Task directions -
In the records below, find the line that contains "Our commitment to" and the line that contains "Mr. Martin Davis". Set down exactly those lines and every line between them, and nothing more.

Task input -

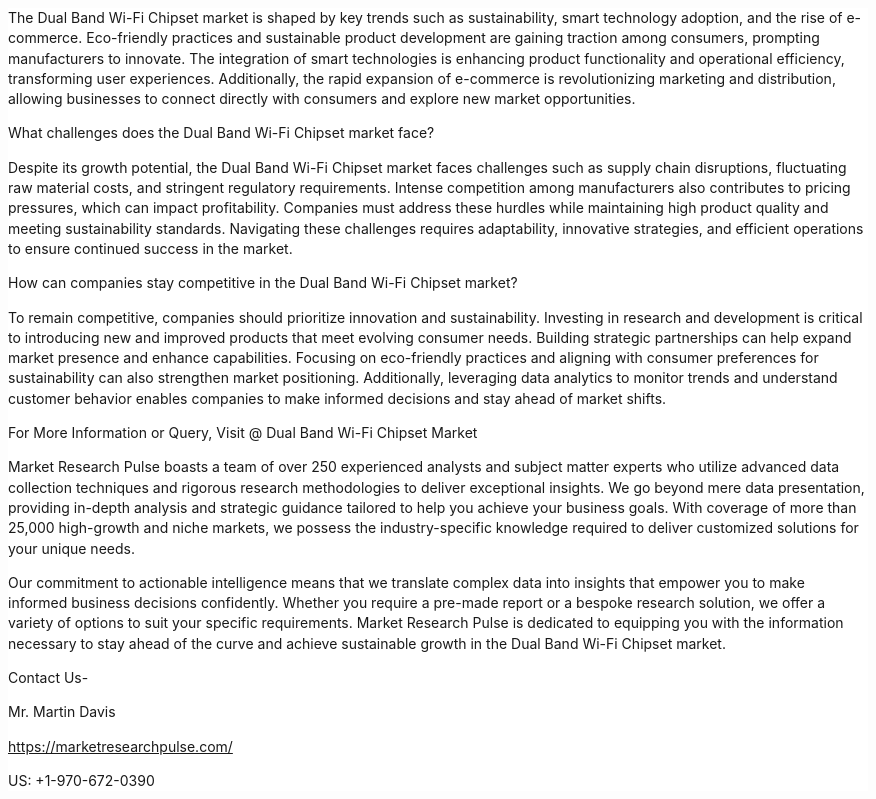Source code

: The Dual Band Wi-Fi Chipset market is shaped by key trends such as sustainability, smart technology adoption, and the rise of e-commerce. Eco-friendly practices and sustainable product development are gaining traction among consumers, prompting manufacturers to innovate. The integration of smart technologies is enhancing product functionality and operational efficiency, transforming user experiences. Additionally, the rapid expansion of e-commerce is revolutionizing marketing and distribution, allowing businesses to connect directly with consumers and explore new market opportunities.

What challenges does the Dual Band Wi-Fi Chipset market face?

Despite its growth potential, the Dual Band Wi-Fi Chipset market faces challenges such as supply chain disruptions, fluctuating raw material costs, and stringent regulatory requirements. Intense competition among manufacturers also contributes to pricing pressures, which can impact profitability. Companies must address these hurdles while maintaining high product quality and meeting sustainability standards. Navigating these challenges requires adaptability, innovative strategies, and efficient operations to ensure continued success in the market.

How can companies stay competitive in the Dual Band Wi-Fi Chipset market?

To remain competitive, companies should prioritize innovation and sustainability. Investing in research and development is critical to introducing new and improved products that meet evolving consumer needs. Building strategic partnerships can help expand market presence and enhance capabilities. Focusing on eco-friendly practices and aligning with consumer preferences for sustainability can also strengthen market positioning. Additionally, leveraging data analytics to monitor trends and understand customer behavior enables companies to make informed decisions and stay ahead of market shifts.

For More Information or Query, Visit @ Dual Band Wi-Fi Chipset Market

Market Research Pulse boasts a team of over 250 experienced analysts and subject matter experts who utilize advanced data collection techniques and rigorous research methodologies to deliver exceptional insights. We go beyond mere data presentation, providing in-depth analysis and strategic guidance tailored to help you achieve your business goals. With coverage of more than 25,000 high-growth and niche markets, we possess the industry-specific knowledge required to deliver customized solutions for your unique needs.

Our commitment to actionable intelligence means that we translate complex data into insights that empower you to make informed business decisions confidently. Whether you require a pre-made report or a bespoke research solution, we offer a variety of options to suit your specific requirements. Market Research Pulse is dedicated to equipping you with the information necessary to stay ahead of the curve and achieve sustainable growth in the Dual Band Wi-Fi Chipset market.

Contact Us-

Mr. Martin Davis

https://marketresearchpulse.com/

US: +1-970-672-0390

Reply to the exercise -
Our commitment to actionable intelligence means that we translate complex data into insights that empower you to make informed business decisions confidently. Whether you require a pre-made report or a bespoke research solution, we offer a variety of options to suit your specific requirements. Market Research Pulse is dedicated to equipping you with the information necessary to stay ahead of the curve and achieve sustainable growth in the Dual Band Wi-Fi Chipset market.

Contact Us-

Mr. Martin Davis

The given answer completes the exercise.